Como um astro que circundo,
tão belo mundo infinito,
sinto a vida ser um mundo
que é só meu e não habito.
Pois donzelas, são assim,
os dias da minha idade,
e os enamoro de mim,
desculpado da saudade.
O tempo Já me não foge,
mas sim comigo vem ter;
Já vivi o tempo de hoje
antes de ele me viver.
Eis-lhe saudades agora
quanto outras mágoas maiores
já me levaram embora
fugido doutros amores.
*
IDADE DO MUNDO
Meus inimigos da índia,
poderosos Malabares,
tendes mais de 13 mil
espiões da cor da noite
sub-apagados nas sombras
do meu jardim da Europa!...
Milhões de inimigos cercam
os muros desta cidade
que tem muralhas em elmo
e raios de sol em lanças
que antigamente varavam
de puro espanto essas carnes,
e vos cegavam os olhos
d'aço vítreo de Toledo!...
Vem-nos do Indostão
já me transformam as veias
em serpentes e azues...
até gelarem esmeraldas
que se arranquem em filões
pra riqueza dos herdeiros!...
Neste meu parque sereno,
com palmeiras sobre o mar,
as ondas correm prá terra
e a terra corre pró mar...
Cá ergo as velas da nau
pra ver se os ventos acordam!...
Mas, ai! um clima ideal
não dá esperanças a ninguém...
São as febres das Malásias
que meus avós descobriram
ao medir o mundo a passos
e ao verem que era pequeno!...
Hoje pra mim, continua
todos os dias menor...
Tenho-o dentro da cabeça:
— Deixaram-me assim o Sangue.
Etiópia, Grão-Mongol,
existis tais como sei...
Que me interessa confirmar?!
São dez palácios fechados,
diamantes e silêncio...
luas em lagos de prata...
sobre as margens flores de carne...
uma flauta... uma serpente..
Nasci assim deformado
por viagens e tempestades
em mares maiores do que o mundo.
E ao planeta em 5 partes
e tão em segunda mão
não sei o que hei-de fazer-lhe...
Vou às paradas...
Faço ginástica no trapézio
a desenvolver as forças...
E, erguido assim, desconheço
todo o mundo e quanto há
— à espera doutro planeta.
De "Mar coalhado"
*
ROSA DOS VENTOS
Como algum meu avô navegador
pintei no mapa uma ilha que ninguém sabia,
e agora tenho de ir, seja lá como for,
e outros irão depois e dirão que existia.

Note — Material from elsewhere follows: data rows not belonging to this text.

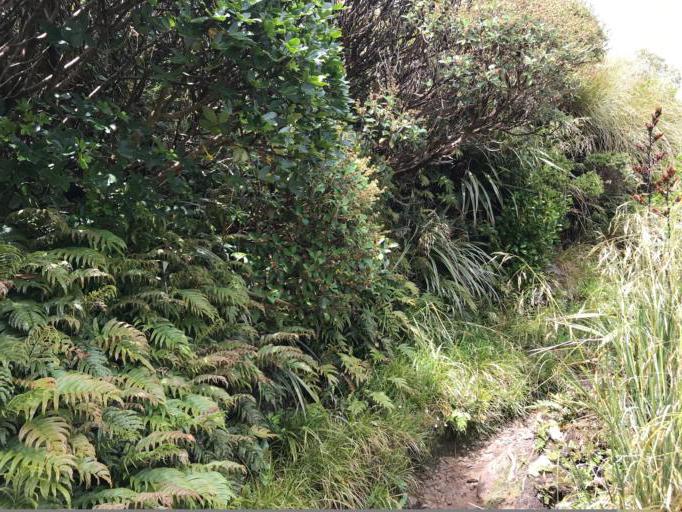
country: NZ
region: Wellington
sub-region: Kapiti Coast District
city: Otaki
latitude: -40.9111
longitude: 175.2611
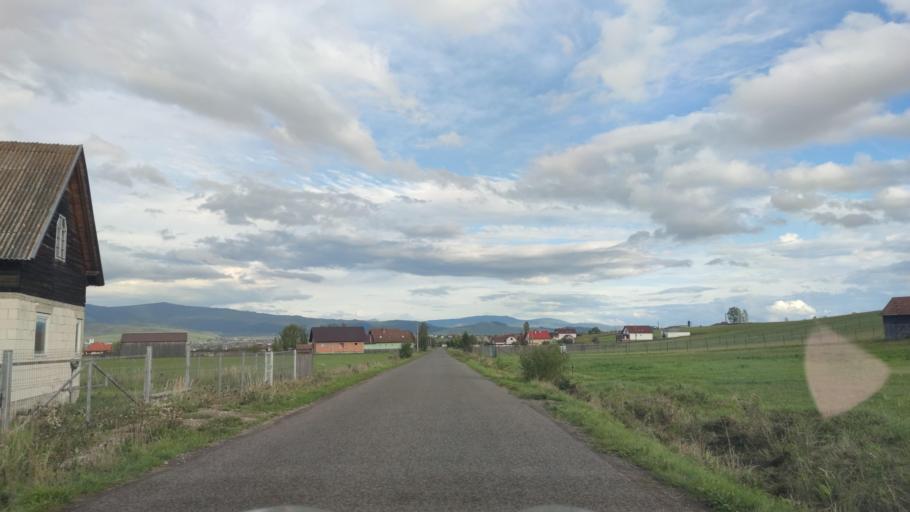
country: RO
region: Harghita
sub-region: Comuna Remetea
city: Remetea
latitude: 46.8035
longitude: 25.4340
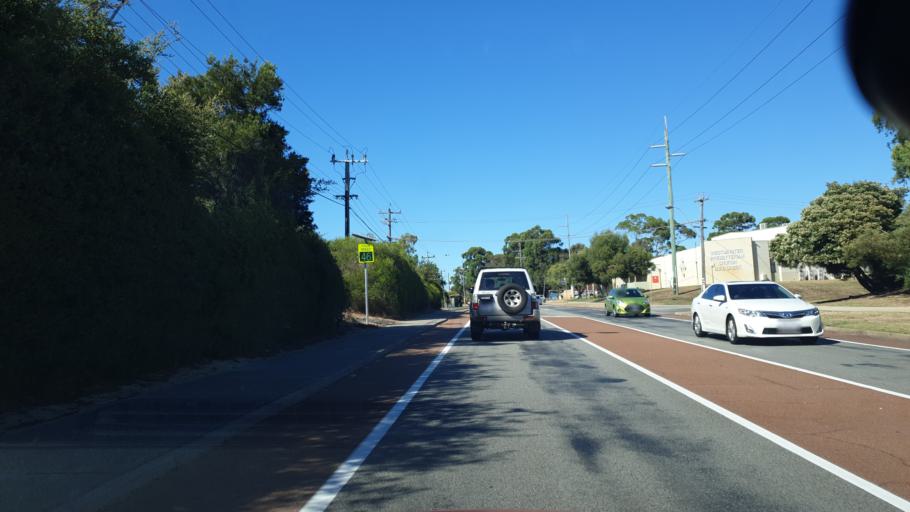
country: AU
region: Western Australia
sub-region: Melville
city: Mount Pleasant
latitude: -32.0510
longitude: 115.8583
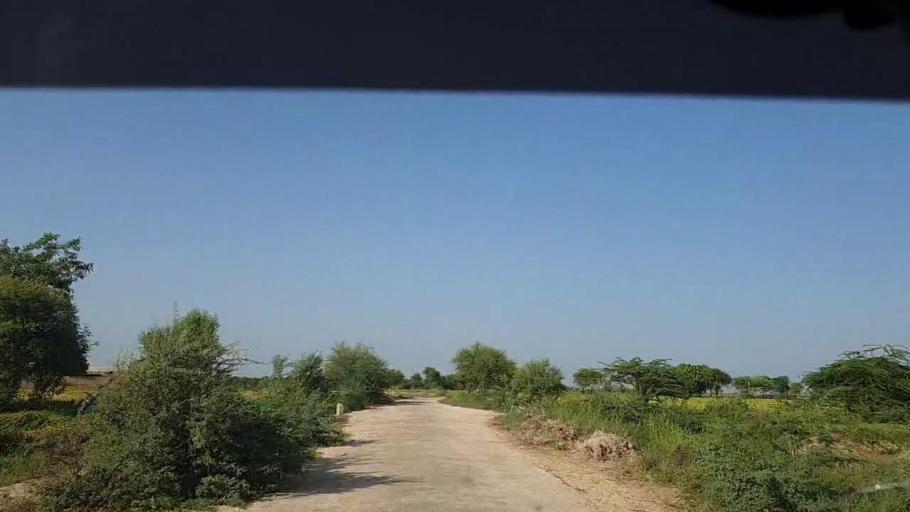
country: PK
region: Sindh
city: Badin
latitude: 24.6841
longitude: 68.8411
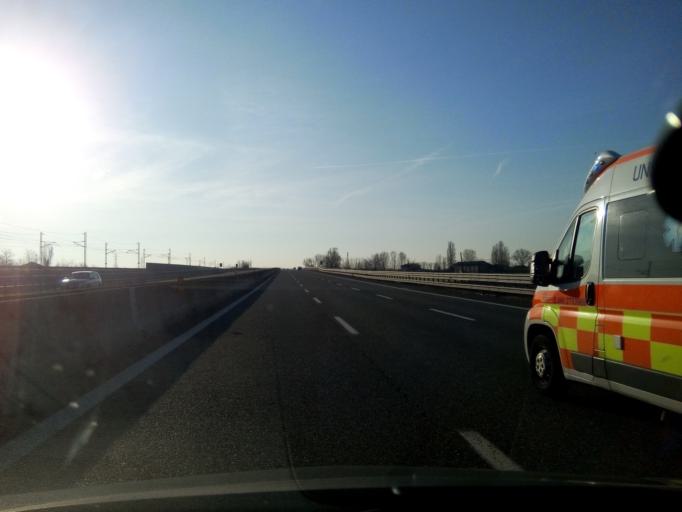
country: IT
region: Emilia-Romagna
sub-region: Provincia di Piacenza
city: Alseno
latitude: 44.9238
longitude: 9.9918
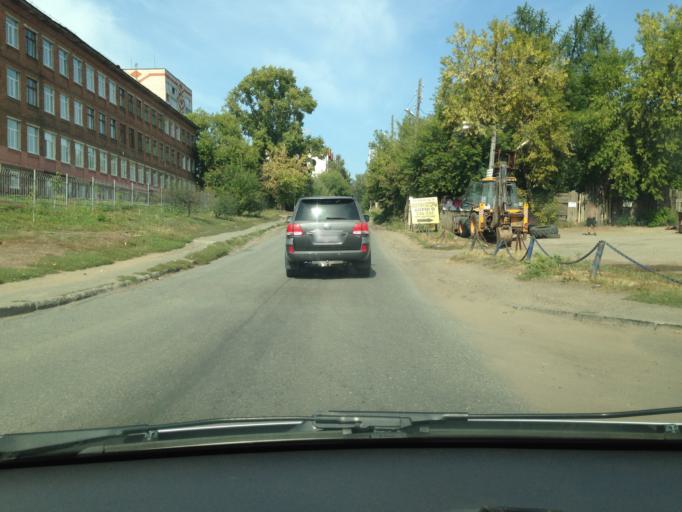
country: RU
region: Udmurtiya
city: Izhevsk
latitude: 56.8615
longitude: 53.1882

Navego para o norte ou singro para o sul
pois com qualquer estrela eu irei sempre bem,
o céu é azul, o mar é azul,
nada importa dizerem que a gente vai, mas que
[depois não vem.
Eu ergo e sigo os astros do meu céu.
Nem assim chega o mundo todo nosso.
Mas não direi que o medo me perdeu,
e outros virão depois fazer o que eu não posso.
Caminhos por mim feitos mesmo em mapas errados!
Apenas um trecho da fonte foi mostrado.